As mentioned above, it’s been a streaky year for Krejcikova, but she has a knack for rising to the major occasions. The only other time she reached a Grand Slam singles semifinal she won the tournament -- the 2021 French Open.

She’s beaten two Top 15 players (Ostapenko and Danielle Collins) in consecutive major matches for the first time and, again, Rybakina is ranked No.4 among Hologic WTA Tour players.

No.7 Jasmine Paolini vs. Donna Vekic

The case for Paolini: It’s been a transformative year for the 28-year-old Italian, who is generously listed at 5-foot-3. Her quarterfinal match against Emma Navarro neatly frames her breathtaking breakthrough.

Paolini had lost all three matches to the American (in a span of nine months) but came through with a definitive 6-2, 6-1 victory. After being broken in the third game, Paolini won 11 of the last 12 games. Leave it to Navarro to explain what happened.

“She was a totally different player today than when I played her in the past,” Navarro said. “I felt like in our previous meetings I was the aggressor, I was the one controlling points. I felt just the opposite of that today. I felt like she was just on top of me from the very first point.”

Paolini began the year ranked No.30 among Hologic WTA Tour players and will be at least No.5 come next Monday. That’s what happens when you lace together a WTA 1000 title on hard courts (Dubai), a Grand Slam final on clay (Roland Garros) and now a major semifinal on grass.

The last one is the hardest to process. Her coach, Renzo Furlan, has been telling her she has the game to succeed on grass, but Paolini wasn’t so sure.

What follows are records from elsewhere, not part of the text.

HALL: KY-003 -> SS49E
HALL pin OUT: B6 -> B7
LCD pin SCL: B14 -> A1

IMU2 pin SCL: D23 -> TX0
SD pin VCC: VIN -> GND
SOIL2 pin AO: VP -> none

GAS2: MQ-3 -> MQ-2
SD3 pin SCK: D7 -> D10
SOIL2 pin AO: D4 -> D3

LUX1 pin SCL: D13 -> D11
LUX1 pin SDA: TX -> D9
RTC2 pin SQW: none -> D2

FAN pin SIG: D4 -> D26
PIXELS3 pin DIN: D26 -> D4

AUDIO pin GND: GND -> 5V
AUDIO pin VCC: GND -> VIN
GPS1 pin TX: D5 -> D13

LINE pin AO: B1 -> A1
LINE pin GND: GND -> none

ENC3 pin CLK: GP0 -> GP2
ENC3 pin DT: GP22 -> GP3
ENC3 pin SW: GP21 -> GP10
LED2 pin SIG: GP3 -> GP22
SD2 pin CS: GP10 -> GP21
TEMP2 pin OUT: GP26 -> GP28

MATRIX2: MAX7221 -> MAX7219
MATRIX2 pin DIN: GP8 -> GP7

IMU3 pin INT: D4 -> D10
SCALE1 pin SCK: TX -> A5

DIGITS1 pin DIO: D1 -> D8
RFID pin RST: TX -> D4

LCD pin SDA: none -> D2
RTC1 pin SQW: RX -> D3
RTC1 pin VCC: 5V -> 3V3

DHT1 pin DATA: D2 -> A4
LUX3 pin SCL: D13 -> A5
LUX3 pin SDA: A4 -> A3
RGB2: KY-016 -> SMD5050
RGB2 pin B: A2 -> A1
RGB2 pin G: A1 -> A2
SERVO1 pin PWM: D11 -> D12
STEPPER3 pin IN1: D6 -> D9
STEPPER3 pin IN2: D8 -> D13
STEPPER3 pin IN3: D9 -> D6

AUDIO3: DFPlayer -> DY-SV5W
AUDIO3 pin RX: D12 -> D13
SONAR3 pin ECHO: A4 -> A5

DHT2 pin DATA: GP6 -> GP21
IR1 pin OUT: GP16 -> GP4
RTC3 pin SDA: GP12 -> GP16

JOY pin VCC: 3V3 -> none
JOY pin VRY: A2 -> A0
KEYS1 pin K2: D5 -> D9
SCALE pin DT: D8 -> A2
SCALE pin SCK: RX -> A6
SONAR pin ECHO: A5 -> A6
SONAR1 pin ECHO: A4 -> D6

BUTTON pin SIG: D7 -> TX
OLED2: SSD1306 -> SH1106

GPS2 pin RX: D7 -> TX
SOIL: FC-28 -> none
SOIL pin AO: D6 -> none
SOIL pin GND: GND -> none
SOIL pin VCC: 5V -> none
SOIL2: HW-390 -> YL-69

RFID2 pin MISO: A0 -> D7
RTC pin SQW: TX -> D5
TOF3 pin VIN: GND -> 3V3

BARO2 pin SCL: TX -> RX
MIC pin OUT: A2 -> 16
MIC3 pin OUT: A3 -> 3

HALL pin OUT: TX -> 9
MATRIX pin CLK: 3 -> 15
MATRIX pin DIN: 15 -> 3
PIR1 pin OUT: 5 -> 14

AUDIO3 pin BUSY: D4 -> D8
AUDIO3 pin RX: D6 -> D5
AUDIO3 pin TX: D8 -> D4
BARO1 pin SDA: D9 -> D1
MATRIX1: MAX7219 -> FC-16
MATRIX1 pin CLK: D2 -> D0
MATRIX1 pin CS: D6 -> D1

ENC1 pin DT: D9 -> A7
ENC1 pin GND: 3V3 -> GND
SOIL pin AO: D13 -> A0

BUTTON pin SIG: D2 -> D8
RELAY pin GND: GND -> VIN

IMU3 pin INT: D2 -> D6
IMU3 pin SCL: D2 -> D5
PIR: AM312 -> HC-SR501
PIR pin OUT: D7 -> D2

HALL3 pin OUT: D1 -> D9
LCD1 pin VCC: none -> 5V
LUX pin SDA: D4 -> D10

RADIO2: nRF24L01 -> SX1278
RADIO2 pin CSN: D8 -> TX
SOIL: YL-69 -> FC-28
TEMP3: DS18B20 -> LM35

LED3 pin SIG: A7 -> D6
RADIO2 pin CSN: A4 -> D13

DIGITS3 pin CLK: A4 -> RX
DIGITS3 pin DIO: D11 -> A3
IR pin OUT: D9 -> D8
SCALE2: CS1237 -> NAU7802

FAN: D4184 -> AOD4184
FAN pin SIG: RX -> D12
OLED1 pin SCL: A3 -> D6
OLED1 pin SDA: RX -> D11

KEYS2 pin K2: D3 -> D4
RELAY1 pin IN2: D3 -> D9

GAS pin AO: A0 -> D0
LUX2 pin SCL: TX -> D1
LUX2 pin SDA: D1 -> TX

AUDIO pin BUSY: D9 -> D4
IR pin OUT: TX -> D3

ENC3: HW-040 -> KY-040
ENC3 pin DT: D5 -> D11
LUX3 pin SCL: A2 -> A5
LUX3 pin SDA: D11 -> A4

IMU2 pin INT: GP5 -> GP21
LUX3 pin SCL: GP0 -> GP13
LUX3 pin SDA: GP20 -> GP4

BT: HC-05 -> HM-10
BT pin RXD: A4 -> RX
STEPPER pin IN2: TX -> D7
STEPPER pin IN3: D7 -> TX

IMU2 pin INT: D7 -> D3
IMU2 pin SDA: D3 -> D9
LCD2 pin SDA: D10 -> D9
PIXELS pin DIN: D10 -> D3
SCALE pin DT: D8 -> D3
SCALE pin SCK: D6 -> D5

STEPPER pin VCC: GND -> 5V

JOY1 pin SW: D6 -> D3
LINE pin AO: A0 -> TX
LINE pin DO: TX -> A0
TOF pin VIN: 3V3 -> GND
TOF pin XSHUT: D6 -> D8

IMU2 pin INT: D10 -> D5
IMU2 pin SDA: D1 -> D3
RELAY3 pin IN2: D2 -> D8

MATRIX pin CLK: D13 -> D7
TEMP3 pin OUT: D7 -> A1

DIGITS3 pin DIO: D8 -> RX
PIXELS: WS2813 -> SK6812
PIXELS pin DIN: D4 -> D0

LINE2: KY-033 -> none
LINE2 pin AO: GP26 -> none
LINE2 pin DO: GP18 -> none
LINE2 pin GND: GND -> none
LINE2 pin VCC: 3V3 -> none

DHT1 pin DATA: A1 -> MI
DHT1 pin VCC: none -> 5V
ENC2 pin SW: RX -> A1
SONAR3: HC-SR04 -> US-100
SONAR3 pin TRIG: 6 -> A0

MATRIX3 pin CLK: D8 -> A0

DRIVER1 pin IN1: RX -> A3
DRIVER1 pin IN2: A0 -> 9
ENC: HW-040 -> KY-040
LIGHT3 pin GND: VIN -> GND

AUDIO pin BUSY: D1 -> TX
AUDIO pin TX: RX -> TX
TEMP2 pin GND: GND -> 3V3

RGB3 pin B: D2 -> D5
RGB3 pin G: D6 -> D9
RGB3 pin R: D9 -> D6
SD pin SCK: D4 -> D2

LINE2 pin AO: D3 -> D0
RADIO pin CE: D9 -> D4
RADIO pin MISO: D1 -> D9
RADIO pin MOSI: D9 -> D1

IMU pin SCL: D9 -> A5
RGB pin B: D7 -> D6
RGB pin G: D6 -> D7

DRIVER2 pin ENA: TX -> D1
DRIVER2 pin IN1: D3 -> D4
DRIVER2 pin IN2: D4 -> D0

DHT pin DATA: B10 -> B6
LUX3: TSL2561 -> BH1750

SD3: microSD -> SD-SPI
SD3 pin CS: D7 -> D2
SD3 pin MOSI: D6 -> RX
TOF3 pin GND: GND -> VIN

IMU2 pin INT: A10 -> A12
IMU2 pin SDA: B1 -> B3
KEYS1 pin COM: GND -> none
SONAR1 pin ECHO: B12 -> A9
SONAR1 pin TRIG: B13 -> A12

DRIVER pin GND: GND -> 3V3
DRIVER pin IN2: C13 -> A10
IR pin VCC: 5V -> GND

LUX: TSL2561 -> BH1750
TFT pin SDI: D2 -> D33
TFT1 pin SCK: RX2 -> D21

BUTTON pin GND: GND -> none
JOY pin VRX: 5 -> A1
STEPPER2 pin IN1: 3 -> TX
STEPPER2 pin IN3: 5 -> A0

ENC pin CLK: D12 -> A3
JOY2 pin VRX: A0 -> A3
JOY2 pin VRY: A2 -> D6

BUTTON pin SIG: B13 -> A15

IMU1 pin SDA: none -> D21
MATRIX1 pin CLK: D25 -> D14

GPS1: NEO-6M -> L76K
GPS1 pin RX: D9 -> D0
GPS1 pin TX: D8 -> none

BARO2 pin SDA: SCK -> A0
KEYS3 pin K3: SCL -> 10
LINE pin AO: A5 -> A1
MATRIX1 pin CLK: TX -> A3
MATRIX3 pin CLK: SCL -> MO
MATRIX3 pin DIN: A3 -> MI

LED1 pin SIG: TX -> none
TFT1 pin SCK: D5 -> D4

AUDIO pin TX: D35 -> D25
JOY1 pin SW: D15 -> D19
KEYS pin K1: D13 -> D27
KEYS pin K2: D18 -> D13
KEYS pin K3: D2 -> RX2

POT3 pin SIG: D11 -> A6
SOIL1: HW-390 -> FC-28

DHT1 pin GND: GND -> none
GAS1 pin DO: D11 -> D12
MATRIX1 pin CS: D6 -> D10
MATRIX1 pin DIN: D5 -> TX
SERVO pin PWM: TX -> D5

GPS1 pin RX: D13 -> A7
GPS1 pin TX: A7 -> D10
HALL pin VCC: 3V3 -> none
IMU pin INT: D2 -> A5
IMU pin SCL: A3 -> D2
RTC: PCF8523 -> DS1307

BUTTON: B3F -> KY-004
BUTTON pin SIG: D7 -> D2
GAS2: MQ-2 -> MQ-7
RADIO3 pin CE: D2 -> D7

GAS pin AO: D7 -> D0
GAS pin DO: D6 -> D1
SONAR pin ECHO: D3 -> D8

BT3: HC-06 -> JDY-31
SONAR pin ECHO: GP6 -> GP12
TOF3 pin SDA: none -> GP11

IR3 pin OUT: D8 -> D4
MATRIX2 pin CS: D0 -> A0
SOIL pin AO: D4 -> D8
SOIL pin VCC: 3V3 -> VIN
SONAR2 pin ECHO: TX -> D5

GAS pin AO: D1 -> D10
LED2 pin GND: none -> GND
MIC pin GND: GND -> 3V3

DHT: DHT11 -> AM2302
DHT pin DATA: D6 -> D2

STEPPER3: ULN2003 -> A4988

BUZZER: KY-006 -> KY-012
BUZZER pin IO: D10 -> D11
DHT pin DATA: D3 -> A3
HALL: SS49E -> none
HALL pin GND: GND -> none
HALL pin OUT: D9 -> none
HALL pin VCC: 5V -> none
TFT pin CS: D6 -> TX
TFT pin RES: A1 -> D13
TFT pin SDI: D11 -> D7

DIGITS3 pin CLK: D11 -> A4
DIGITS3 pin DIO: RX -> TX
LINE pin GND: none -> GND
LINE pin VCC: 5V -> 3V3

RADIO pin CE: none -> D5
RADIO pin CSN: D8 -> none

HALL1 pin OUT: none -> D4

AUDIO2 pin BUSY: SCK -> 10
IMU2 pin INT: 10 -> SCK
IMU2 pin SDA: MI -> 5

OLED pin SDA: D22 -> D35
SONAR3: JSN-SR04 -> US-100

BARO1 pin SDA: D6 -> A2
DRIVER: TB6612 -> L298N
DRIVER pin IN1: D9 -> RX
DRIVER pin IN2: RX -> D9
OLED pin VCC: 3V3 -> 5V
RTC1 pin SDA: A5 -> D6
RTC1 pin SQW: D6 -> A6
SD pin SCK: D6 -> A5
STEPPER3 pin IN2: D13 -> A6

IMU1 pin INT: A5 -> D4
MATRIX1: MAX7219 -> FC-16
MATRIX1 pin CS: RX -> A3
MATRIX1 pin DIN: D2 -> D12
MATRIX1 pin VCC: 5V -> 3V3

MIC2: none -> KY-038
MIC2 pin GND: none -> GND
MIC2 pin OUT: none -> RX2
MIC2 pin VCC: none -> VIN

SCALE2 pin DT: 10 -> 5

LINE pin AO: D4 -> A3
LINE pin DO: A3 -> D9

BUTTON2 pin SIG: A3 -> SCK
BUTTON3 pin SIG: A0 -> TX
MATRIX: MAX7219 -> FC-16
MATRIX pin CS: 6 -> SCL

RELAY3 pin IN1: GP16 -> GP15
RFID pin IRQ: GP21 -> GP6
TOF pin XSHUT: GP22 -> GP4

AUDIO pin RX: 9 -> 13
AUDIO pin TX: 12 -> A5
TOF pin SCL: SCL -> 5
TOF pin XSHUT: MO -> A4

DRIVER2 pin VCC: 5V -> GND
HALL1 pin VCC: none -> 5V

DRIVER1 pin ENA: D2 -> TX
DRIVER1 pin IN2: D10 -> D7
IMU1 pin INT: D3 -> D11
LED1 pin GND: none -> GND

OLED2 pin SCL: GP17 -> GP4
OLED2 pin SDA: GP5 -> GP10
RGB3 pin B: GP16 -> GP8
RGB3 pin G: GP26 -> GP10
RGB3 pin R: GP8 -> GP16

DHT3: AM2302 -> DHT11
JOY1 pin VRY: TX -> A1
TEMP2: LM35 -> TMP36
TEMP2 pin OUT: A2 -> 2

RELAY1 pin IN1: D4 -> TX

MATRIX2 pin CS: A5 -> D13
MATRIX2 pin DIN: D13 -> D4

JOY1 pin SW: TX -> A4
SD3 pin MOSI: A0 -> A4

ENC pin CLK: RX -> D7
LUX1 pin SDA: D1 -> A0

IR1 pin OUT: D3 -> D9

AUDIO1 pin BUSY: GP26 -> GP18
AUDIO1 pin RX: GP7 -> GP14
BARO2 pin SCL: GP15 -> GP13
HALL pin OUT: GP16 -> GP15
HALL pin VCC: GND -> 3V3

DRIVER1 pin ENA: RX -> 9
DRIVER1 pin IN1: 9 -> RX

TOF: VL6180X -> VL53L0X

“I wasn’t believing too much,” Paolini told reporters. “I think also the last two years I played against [two-time Wimbledon champion Petra] Kvitova first round, so it was tough to believe it. I felt great also in Eastbourne. I was hitting well the ball on this surface, moving well. I was repeating to myself, `OK, it’s nice to play on grass. You can play well.’”

Paolini leads Vekic 2-1 in their head-to-head, and Paolini won their most recent match, last summer in Montreal.

If she plays like she did against Navarro, Paolini could become the first woman to play in the championship match at both Roland Garros and Wimbledon in the same year since Serena Williams in 2016.

The case for Vekic: A few minutes after Vekic came back to beat qualifier Lulu Sun 5-7, 6-4, 6-1 in the quarterfinals, she was asked what was going through her mind.

“I don’t even know, honestly,” the 28-year-old from Croatia said, wiping away tears. “She really pushed me to my limit. I felt like I was dying out there the first two sets.”

And then she won six of the last seven games -- losing only two points on her serve -- to complete a career first. In her 43rd major, she reached the final four for the first time. Only four women in the Open Era took longer, hence those tears.

After losing in the third round at Roland Garros, Vekic attacked the grass season with a vengeance. Wimbledon is her fourth event in just over one month and she’s won 10 of 13 matches. 

Her thoughts of retirement, particularly after a difficult knee surgery, are well known but after beating Sun, Vekic revealed she had been wavering as recently as late May.

“It was the Thursday before Roland Garros this year that we had scheduled practice,” she said. “I arrived to the club. I told [coach Nikola Horvat], `Listen, I want to pull out of French Open. I want to go home.’ I didn’t have any energy, any motivation to keep practicing, keep pushing because I felt like the last couple months I’ve given everything for tennis, and I wasn't getting the results that I expected.”

Vekic played on and lost in the third round to qualifier Olga Danilovic -- in a third-set tiebreak.

“That loss in Paris was so, so painful,” Vekic said. “But it motivated me again to keep working, to keep pushing. I think not just in tennis, in life things can turn pretty fast.”